Si sur cette prochaine édition, l'organisation réussit à mixer la technologie de l'IMOCA à l'accessibilité du VO65, cette dernière souhaite n'avoir plus que des IMOCA en 2025.

"On ne sait jamais ce que réserve le futur, mais les VO65 auront fait 3 tours du monde. Leur design commence à vieillir et les bateaux cumulent énormément de milles. On espère avoir une base de projets avec suffisamment de niveau et d'expérience pour passer uniquement en IMOCA en 2025."

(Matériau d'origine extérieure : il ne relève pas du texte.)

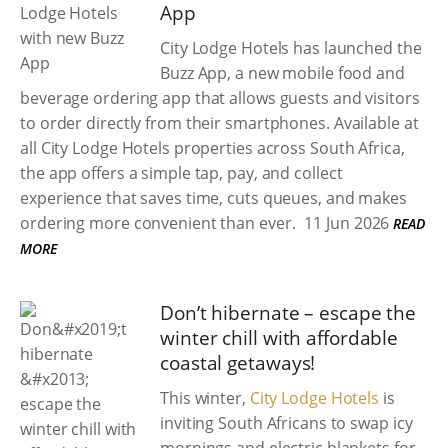
App
City Lodge Hotels has launched the
Buzz App, a new mobile food and
beverage ordering app that allows guests and visitors
to order directly from their smartphones. Available at
all City Lodge Hotels properties across South Africa,
the app offers a simple tap, pay, and collect
experience that saves time, cuts queues, and makes
ordering more convenient than ever.
11 Jun 2026
READ
MORE
Don’t hibernate – escape the
winter chill with affordable
coastal getaways!
This winter,
City Lodge Hotels
is
inviting South Africans to swap icy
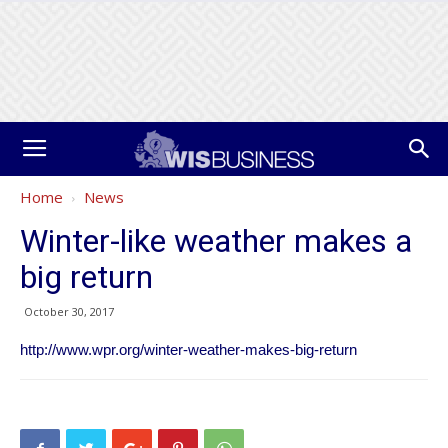
Home
News
Winter-like weather makes a
big return
October 30, 2017
http://www.wpr.org/winter-weather-makes-big-return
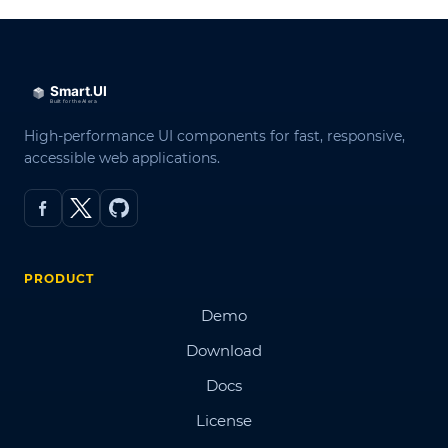
High-performance UI components for fast, responsive,
accessible web applications.
PRODUCT
Demo
Download
Docs
License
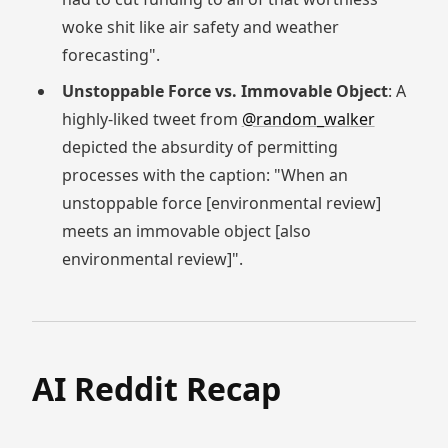
woke shit like air safety and weather
forecasting".
Unstoppable Force vs. Immovable Object
: A
highly-liked tweet from
@random_walker
depicted the absurdity of permitting
processes with the caption: "When an
unstoppable force [environmental review]
meets an immovable object [also
environmental review]".
AI Reddit Recap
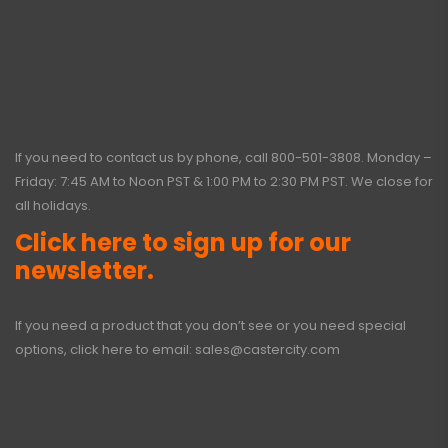
If you need to contact us by phone, call
800-501-3808
. Monday –
Friday: 7:45 AM to Noon PST & 1:00 PM to 2:30 PM PST. We close for
all holidays.
Click here to sign up for our
newsletter.
If you need a product that you don’t see or you need special
options, click here to email:
sales@castercity.com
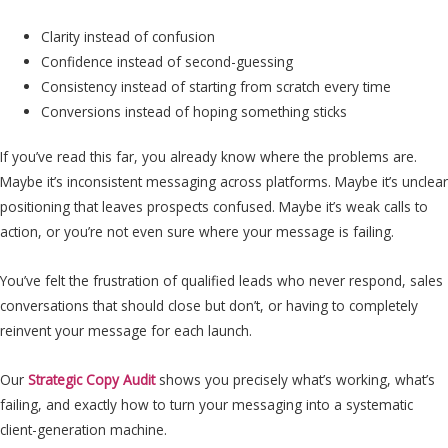
Clarity instead of confusion
Confidence instead of second-guessing
Consistency instead of starting from scratch every time
Conversions instead of hoping something sticks
If you’ve read this far, you already know where the problems are.
Maybe it’s inconsistent messaging across platforms. Maybe it’s unclear
positioning that leaves prospects confused. Maybe it’s weak calls to
action, or you’re not even sure where your message is failing.
You’ve felt the frustration of qualified leads who never respond, sales
conversations that should close but don’t, or having to completely
reinvent your message for each launch.
Our
Strategic Copy Audit
shows you precisely what’s working, what’s
failing, and exactly how to turn your messaging into a systematic
client-generation machine.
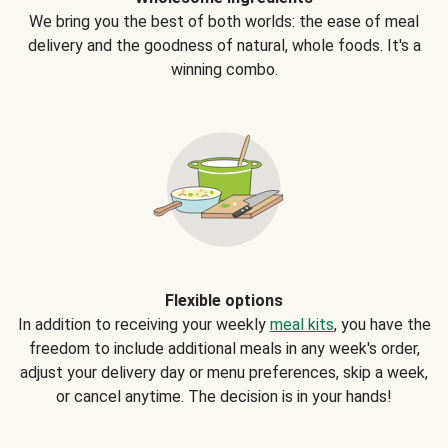
We bring you the best of both worlds: the ease of meal
delivery and the goodness of natural, whole foods. It's a
winning combo.
Flexible options
In addition to receiving your weekly
meal kits
, you have the
freedom to include additional meals in any week's order,
adjust your delivery day or menu preferences, skip a week,
or cancel anytime. The decision is in your hands!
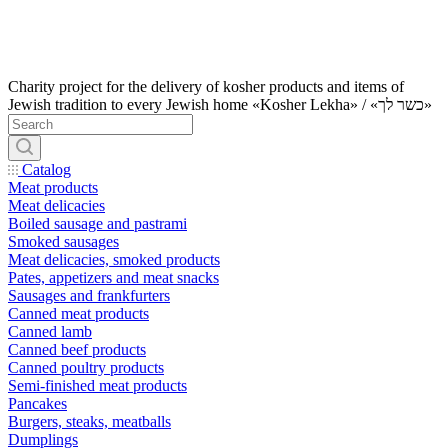
Charity project for the delivery of kosher products and items of
Jewish tradition to every Jewish home «Kosher Lekha» / «כשר לך»
Catalog
Meat products
Meat delicacies
Boiled sausage and pastrami
Smoked sausages
Meat delicacies, smoked products
Pates, appetizers and meat snacks
Sausages and frankfurters
Canned meat products
Canned lamb
Canned beef products
Canned poultry products
Semi-finished meat products
Pancakes
Burgers, steaks, meatballs
Dumplings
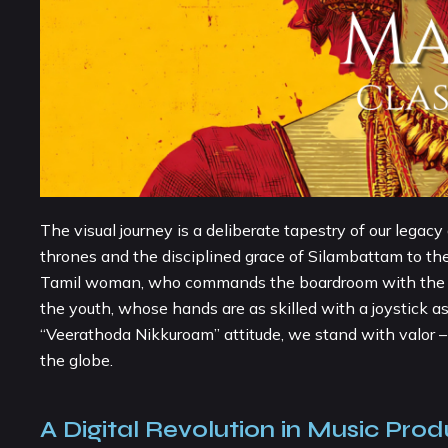
The visual journey is a deliberate tapestry of our legac
thrones and the disciplined grace of Silambattam to the 
Tamil woman, who commands the boardroom with the same
the youth, whose hands are as skilled with a joystick 
“Veerathoda Nikkuroam” attitude, we stand with valor – 
the globe.
A Digital Revolution in Music Prod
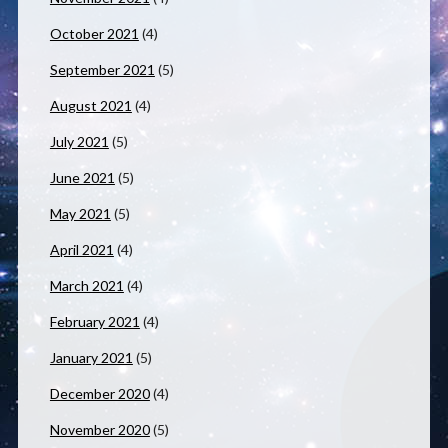
October 2021
(4)
September 2021
(5)
August 2021
(4)
July 2021
(5)
June 2021
(5)
May 2021
(5)
April 2021
(4)
March 2021
(4)
February 2021
(4)
January 2021
(5)
December 2020
(4)
November 2020
(5)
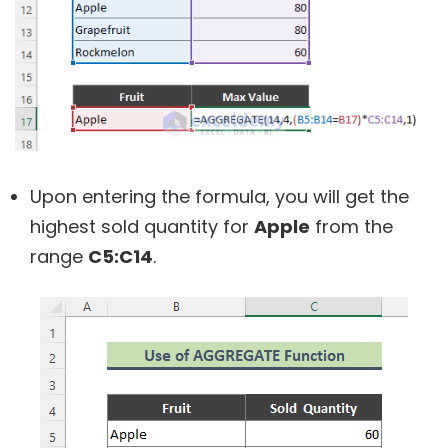
Upon entering the formula, you will get the
highest sold quantity for
Apple
from the
range
C5:C14
.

Règles différentes, classement différent

Qui dit deux classes différentes dit deux classements différents. Le nombre d'équipiers à bord ne sera pas le même non plus. S'ils sont 10 à bord des VO65, ils ne seront que 5 sur les IMOCA. En effet, ces derniers sont plus adaptés à la navigation en solitaire ou en double, offrant moins de place à bord. Une problématique qui n'en est d'ailleurs pas une pour le directeur général.

"Les IMOCA modernes s'adaptent très bien à la navigation en équipage. Ce sont des bateaux très sophistiqués et l'on n'est pas trop de deux ou trois sur le pont pour bien faire marcher ces foilers. C'est sûr que certains bateaux s'accommodent moins de cet aspect, comme Hugo Boss, dont le design est assez extrême. Sur d'autres bateaux, comme Charal ou Arkea Paprec, il suffira de procéder à de petites modifications, comme le système de barre ou des solutions pour dormir à l'intérieur. D'une manière générale, et d'un point de vue performance, les architectes ne voient pas beaucoup de changement. Il faudra juste trouver des solutions pour vivre à bord."

Sur la prochaine édition, on retrouvera également des navigatrices. Pour rappel, l'organisation incitait les équipages à inclure des femmes dans leur équipage pour l'édition 2018/2019. Ainsi, en 2021, les VO65 devront avoir à leur bord au moins trois navigatrices et les IMOCA au moins une.

"Cette règle s'est révélée très positive sur la dernière édition et on a tous été d'accord pour continuer avec un concept similaire."